4. Always a favoured topic of conversation – FOOD. We are bombarded with adverts and information about the importance of healthy foods all of the time. I certainly find it harder at this time of year, I don’t just mean Christmas but winter in general, to eat what you would conventionally regard as “healthy” foods. Yeah, me along with the rest of the world, right! As a student on a low budget (and sporting a permanent hangover) you might think it isn’t important to eat healthily just because you have exams coming up but I think it is, so for me it’s always worth a mention. Now, I’m no nutritionist but ‘brain food’ has to be better for your concentration, surely?! I don’t buy into a lot of the concepts advertised by the food industry but keeping your diet simple and high in fruit and veg has to be a given? Like I said, I’m far from a food expert but I know my concentration is aided by an abundance of veg! And water! Never forget the trusty bottle of water! I’m not going to lie, I haven’t been staring at my books, eating broccoli and drinking bucket loads of water for a straight-up week before exam time but you get where I’m going with it. Just a bit of food for thought, pardon the awful pun there!

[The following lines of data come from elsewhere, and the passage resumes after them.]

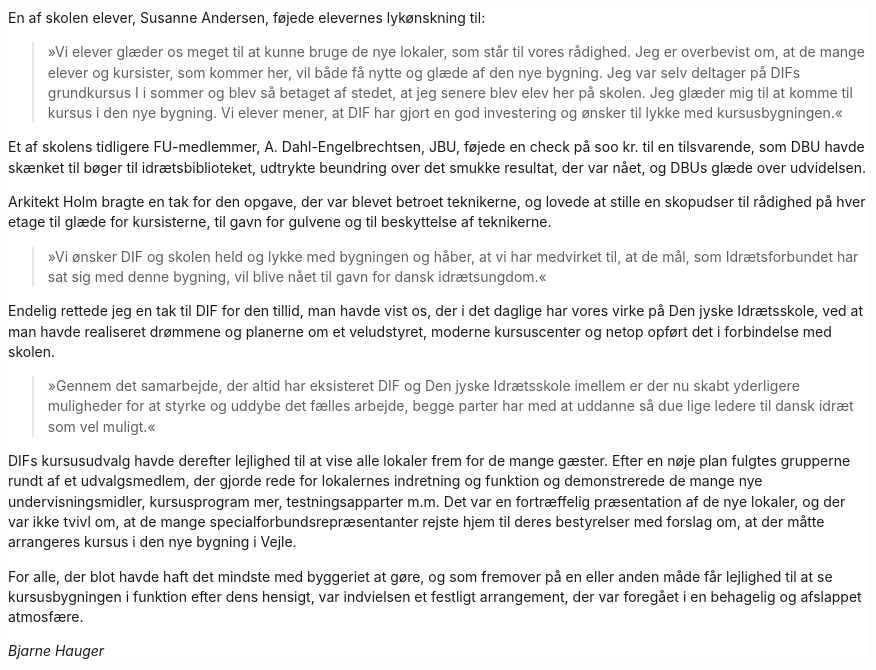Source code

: En af skolen elever, Susanne Andersen, føjede elevernes lykønskning til: 

> »Vi elever glæder os meget til at kunne bruge de nye lokaler, som står til vores rådighed. Jeg er overbevist om, at de mange elever og kursister, som kommer her, vil både få nytte og glæde af den nye bygning. Jeg var selv deltager på DIFs grundkursus I i sommer og blev så betaget af stedet, at jeg senere blev elev her på skolen. Jeg glæder mig til at komme til kursus i den nye bygning. Vi elever mener, at DIF har gjort en god investering og ønsker til lykke med kursusbygningen.« 

Et af skolens tidligere FU-medlemmer, A. Dahl-Engelbrechtsen, JBU, føjede en check på soo kr. til en tilsvarende, som DBU havde skænket til bøger til idrætsbiblioteket, udtrykte beundring over det smukke resultat, der var nået, og DBUs glæde over udvidelsen. 

Arkitekt Holm bragte en tak for den opgave, der var blevet betroet teknikerne, og lovede at stille en skopudser til rådighed på hver etage til glæde for kursisterne, til gavn for gulvene og til beskyttelse af teknikerne. 

> »Vi ønsker DIF og skolen held og lykke med bygningen og håber, at vi har medvirket til, at de mål, som Idrætsforbundet har sat sig med denne bygning, vil blive nået til gavn for dansk idrætsungdom.« 

Endelig rettede jeg en tak til DIF for den tillid, man havde vist os, der i det daglige har vores virke på Den jyske Idrætsskole, ved at man havde realiseret drømmene og planerne om et veludstyret, moderne kursuscenter og netop opført det i forbindelse med skolen. 

> »Gennem det samarbejde, der altid har eksisteret DIF og Den jyske Idrætsskole imellem er der nu skabt yderligere muligheder for at styrke og uddybe det fælles arbejde, begge parter har med at uddanne så due lige ledere til dansk idræt som vel muligt.« 

DIFs kursusudvalg havde derefter lejlighed til at vise alle lokaler frem for de mange gæster. Efter en nøje plan fulgtes grupperne rundt af et udvalgsmedlem, der gjorde rede for lokalernes indretning og funktion og demonstrerede de mange nye undervisningsmidler, kursusprogram mer, testningsapparter m.m. Det var en fortræffelig præsentation af de nye lokaler, og der var ikke tvivl om, at de mange specialforbundsrepræsentanter rejste hjem til deres bestyrelser med forslag om, at der måtte arrangeres kursus i den nye bygning i Vejle. 

For alle, der blot havde haft det mindste med byggeriet at gøre, og som fremover på en eller anden måde får lejlighed til at se kursusbygningen i funktion efter dens hensigt, var indvielsen et festligt arrangement, der var foregået i en behagelig og afslappet atmosfære. 

_Bjarne Hauger_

5. Don’t worry. Finally, try not to worry too much. Some people barely give this stuff a second thought and just waltz through the exam hall doors, do their thing and leave again without a care in the world. I, unfortunately, am not one of those people. I have to work a little harder and make an effort to concentrate a little better before I can even begin to convince myself I shouldn’t be worried about pending examinations. Luckily, our university is frequently talking to us about taking care of ourselves, dropping in to speak to our tutors/staff etc. if we have any concerns. We’re constantly reminded of the support available to us so, given that this is drilled into our minds constantly, I decided to take the student support staff up on their advice. I sent a request to my tutor to ask if I could sit on my own in a separate room away from the intimidating ‘exam hall’ environment. I’ve never requested anything like this from previous study institutions before but this time I felt I needed to alleviate my anxiousness and save myself unnecessary stresses. Previously, I would just ‘get on with it’ and suck-up the panic. I’d force myself through the doors and spend x amount of time feeling completely sick, frantically scribbling away until the exam was over. I think we just get less tolerant as we get older, I don’t know but I just thought, no, I’m really not prepared to put myself through that ridiculousness again so I asked for some help. Simply asking for help made the whole process a lot less painful.
So, here I am now. Post exam, no trauma and I’m ready for a break!! Final tutor meetings went well. I finished term one with a 1st for seminar performance and 2:1 for essays. Exam results will be given in the new year but quite frankly, I am temporarily past caring! It’s time to eat, drink and be MERRY!
MERRY CHRISTMAS and a very HAPPY NEW YEAR to all. I hope you all have safe journeys home. I am relying on Southern Rail to get back but hey, that’s a rant for another day.